Thanks for the review.

I have the same extension; it was on my old 1946 Delta Unisaw. I got a new table saw recently, and changed my setup around, and it doesn't allow for me to mount it to the new saw.

You have any more pictures of the setup? I'm thinking i can mount the extension table to a shop made cabinet (i don't use a router table all that often, so smaller size it great).
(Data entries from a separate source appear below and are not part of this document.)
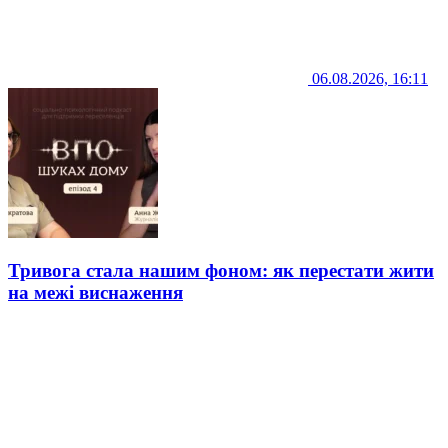
06.08.2026, 16:11
Тривога стала нашим фоном: як перестати жити
на межі виснаження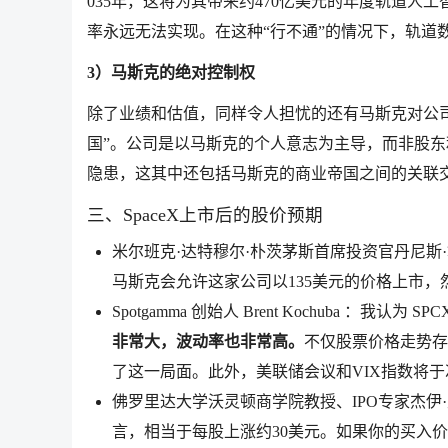
035年，这将为其带来约470亿美元的年度轨道人
率永远无法实现。在这种“行不通”的情况下，轨道
3）马斯克的绝对控制权
除了业绩和估值，同样令人担忧的还有马斯克对公司的
国”。公司是以马斯克的个人意志为主导，而非股
隐患，这其中还包括马斯克的商业帝国之间的关联
三、SpaceX上市后的股价预期
米尔班克·达特穆尔·朴茨茅斯首席投资官丹尼斯
马斯克会允许这家公司以135美元的价格上市，
Spotgamma 创始人 Brent Kochuba 
非常大，波动率也非常高。
不仅股票价格走势存
了这一局面。此外，美联储会议和VIX指数将于
佛罗里达大学沃灵顿商学院教授、IPO专家杰伊
言，相当于每股上涨约30美元。如果你的买入价是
I'm just on the fence of the U-Turn vs PowerLift Pro. Has the U-Turn part of the setup proven to be easy to micro adjust bit height?

thanks!

Ev


----------



## SouthpawCA (Jul 19, 2009)

Here is the pic of the saw with the extension


----------



## SouthpawCA (Jul 19, 2009)

As for micro adjusting I was going to test that out … how much does on complete turn raise or lower the bit. Similar to the DeWalt 735X if you turn the crank any amount it stays where you put it without having to unlock and lock the router. If you can turn the handle you can raise or lower the bit.


----------



## Everett1 (Jun 18, 2011)

Thanks man,

Yeah, my old unisaw, the motor was on the right side, so i mounted that same extension table to the left side, worked great.

New saw the motor is mounted on the left side, so not an option anymore; i also got the 52" extension table on the right, so doesn't work over there either.

Hoping this can attach easy to a cabinet; or i might just order a whole new setup, don't feel like dealing with building one.


----------